SUBTLE EFFECTS OF SOLVATE MOLECULES ON THE RATE OF INTRAMOLECULAR ELECTRON-TRANSFER OF MIXED-VALENCE COMPLEXES IN THE SOLID-STATE

The microscopic nature of the valence-detrapping phase transition of [Fe3O(O2CCH3)6(4-Me-py)3](CHCl3) (2) is studied. The constant-pressure heat capacity of a 16.3703-g sample of 2 in the 14-300 K range is presented. An apparently first-order phase transition with two C(p) peaks at 93.48 and 95.04 K was observed.
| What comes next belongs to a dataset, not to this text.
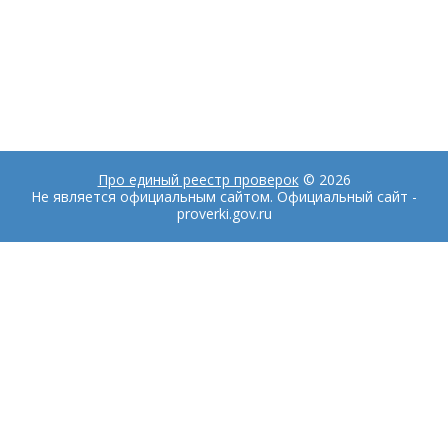
Про единый реестр проверок
© 2026
Не является официальным сайтом. Официальный сайт -
proverki.gov.ru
After correction for the normal heat capacity, the total entropy gain for the phase transition was found to be DELTA-S = 17.18 +/- 1.42 J K-1 mol-1, which is close to DELTA-S = R ln 8 (= 17.29 J K-1 mol-1). Isostructural [Fe3O(O2CCH3)6(py)3](CHCl3) (1) has been reported to have a "double-peaked" phase transition at approximately 208 K with DELTA-S = 28.10 +/- 0.44 J K-1 mol-1, which is close to DELTA-S = R ln 32 (= 28.82 J K-1 mol-1). The valence-detrapping phase transition in both cases involves each Fe3O complex converting from being statically trapped in one vibronic state to dynamically interconverting between four vibronic states. For both 1 and 2, this contributes DELTA-S = R ln 4. Even though it has been reported that the CHCl3 solvate molecules in 1 cooperatively convert from being static in one lattice position to jumping between eight positions in the phase transition, the CHCl3 molecules in 2 only start jumping between two positions where the C-H vector is pointing either up or down along the c axis (C3 axis). For 2, the CHCl3 solvate molecules only contribute DELTA-S = R ln 2. The nature of the motion of the chloroform solvate molecule is examined in detail by employing solid-state H-2 NMR spectroscopy on magnetically oriented crystalline samples of [Fe3O(O2CCH3)6(4-Me-py)3](CDCl3). In these crystals, the C-D vector is jumping between positions on a cone axially symmetric about the C3 axis. At 290 K, this cone is approximately 18-degrees off the C3 axis. A decrease in the temperature reduces this angle to 10-degrees at 145 K and presumably 0-degrees below the approximately 94 K phase transition. Thus, for complex 2 at the approximately 94 K phase transition the c axis of the crystal is too small to permit the chloroform C-H vector to precess about the c axis (C3 axis). The cooperative motion of the CHCl3 molecules in 2 at approximately 94 K involve only a head-to-tail motion with the C-H vector on the c axis.